Graffiti muszą zniknąć z Wilna
Wilnoteka.lt, 17 lipca 2012, 09:53
Fot. wilnoteka.lt
Departament Ochrony Miasta Samorządu Miasta Wilna zwrócił się do 52 przedsiębiorców, administracji mieszkaniowej oraz urzędników państwowych z prośbą o zamalowanie graffiti widniejących na fasadach budynków. Akcja zamalowywania graffiti ma się skończyć 23 lipca.
Przedsiębiorcy nie wiedzą, co się bardziej opłaca: remont fasady budynku czy regularne płacenie mandatu. Zdaniem prezesa firmy “Rūpintojėlis” Stasysa Leonardasa Žilysa koszty prac wynoszą czasami nawet 100 tys. litów.
Władze samorządu zaznaczają, że firma "Grinda" zamalowała bądź wyczyściła około 240 metrów kwadratowych ścian należących do samorządu. Jednak to nie koniec oczyszczania budynków. Do zamaskowania pozostają wciąż graffiti pod stołecznymi mostami, na pomnikach i na Starym Mieście.
Na podstawie: 15min.lt, diena.lt
Komentarze
#1 Ja w Wilnie: Dziewczyny
Ja w Wilnie:
Dziewczyny wilenskie slicznie urbane. Chodza dumnie po centras miasta. Ponoc nie jedza, nie pija ale na ciuch dobry wydadza krocie. Ciekawe czy zaakceptowaly by ode mnie amerykanki ze skory aligatora?
#2 "zamaskowało twórczość
"zamaskowało twórczość uliczną,"
To nie "tworczosc" a wandalizm.
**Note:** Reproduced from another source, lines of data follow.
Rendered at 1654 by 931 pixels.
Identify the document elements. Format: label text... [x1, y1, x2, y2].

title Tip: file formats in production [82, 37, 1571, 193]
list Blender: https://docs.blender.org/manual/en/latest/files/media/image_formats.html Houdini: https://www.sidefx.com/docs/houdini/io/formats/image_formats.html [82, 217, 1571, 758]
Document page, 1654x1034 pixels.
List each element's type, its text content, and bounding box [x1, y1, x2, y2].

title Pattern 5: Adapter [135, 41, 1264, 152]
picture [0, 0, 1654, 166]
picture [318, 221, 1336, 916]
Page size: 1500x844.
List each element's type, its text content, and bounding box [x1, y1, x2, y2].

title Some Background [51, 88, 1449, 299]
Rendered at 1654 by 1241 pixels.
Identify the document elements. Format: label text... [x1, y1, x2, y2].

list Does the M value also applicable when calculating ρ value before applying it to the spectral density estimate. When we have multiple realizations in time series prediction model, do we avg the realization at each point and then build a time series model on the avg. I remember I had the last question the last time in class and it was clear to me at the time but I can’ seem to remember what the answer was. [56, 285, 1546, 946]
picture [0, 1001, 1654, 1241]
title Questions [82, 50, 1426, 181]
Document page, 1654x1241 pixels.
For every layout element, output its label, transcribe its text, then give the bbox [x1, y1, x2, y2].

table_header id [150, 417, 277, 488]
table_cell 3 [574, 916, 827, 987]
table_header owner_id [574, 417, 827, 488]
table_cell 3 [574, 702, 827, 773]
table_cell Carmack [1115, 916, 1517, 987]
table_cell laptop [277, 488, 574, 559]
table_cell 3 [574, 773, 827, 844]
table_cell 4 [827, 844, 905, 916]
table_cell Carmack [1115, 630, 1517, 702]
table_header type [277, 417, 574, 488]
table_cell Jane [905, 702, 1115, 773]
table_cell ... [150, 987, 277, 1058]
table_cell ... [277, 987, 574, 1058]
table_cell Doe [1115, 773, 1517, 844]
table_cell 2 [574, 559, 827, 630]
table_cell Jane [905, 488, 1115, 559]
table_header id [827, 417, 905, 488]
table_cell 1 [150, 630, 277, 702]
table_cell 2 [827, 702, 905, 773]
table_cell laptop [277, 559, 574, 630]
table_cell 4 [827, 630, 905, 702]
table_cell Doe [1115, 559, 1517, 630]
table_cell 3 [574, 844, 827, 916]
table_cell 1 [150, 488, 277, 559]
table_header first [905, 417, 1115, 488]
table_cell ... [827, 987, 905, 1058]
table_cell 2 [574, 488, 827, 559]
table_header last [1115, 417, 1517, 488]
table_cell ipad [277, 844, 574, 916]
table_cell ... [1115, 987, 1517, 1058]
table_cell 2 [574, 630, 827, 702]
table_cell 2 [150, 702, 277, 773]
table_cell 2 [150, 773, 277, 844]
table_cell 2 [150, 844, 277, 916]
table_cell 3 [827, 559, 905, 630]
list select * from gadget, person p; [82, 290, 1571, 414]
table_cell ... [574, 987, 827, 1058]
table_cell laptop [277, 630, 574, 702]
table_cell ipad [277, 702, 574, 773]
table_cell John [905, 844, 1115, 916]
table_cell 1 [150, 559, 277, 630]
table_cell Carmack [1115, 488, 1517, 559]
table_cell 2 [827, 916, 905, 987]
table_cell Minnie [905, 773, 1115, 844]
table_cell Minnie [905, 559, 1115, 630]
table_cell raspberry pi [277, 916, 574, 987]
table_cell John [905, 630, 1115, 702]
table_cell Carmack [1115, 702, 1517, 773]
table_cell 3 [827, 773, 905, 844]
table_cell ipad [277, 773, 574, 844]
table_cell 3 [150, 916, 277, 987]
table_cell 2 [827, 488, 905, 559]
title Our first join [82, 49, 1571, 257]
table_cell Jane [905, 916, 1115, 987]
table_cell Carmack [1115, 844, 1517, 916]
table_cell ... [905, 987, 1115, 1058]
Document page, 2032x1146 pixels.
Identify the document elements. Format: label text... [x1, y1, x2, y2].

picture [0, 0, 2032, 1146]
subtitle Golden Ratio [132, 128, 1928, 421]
I nie skonczy się on, dopoki
- mlodzierz nie będze szanowala swojego miasta;
- nie będą wprowadzone NORMALNE kary za wandalizm grafiti - MINIMUM 5 dni roboty - sprzątania ulic, parkow i, przede wszystkim - zamalowanie kilkaset m2 tej "tworczosci" debilow.
#3 Graffiti to obrzydlistwo. Za
Graffiti to obrzydlistwo. Za te bezsensowne mazgoly winno sie karac mandatem min 5000 lt.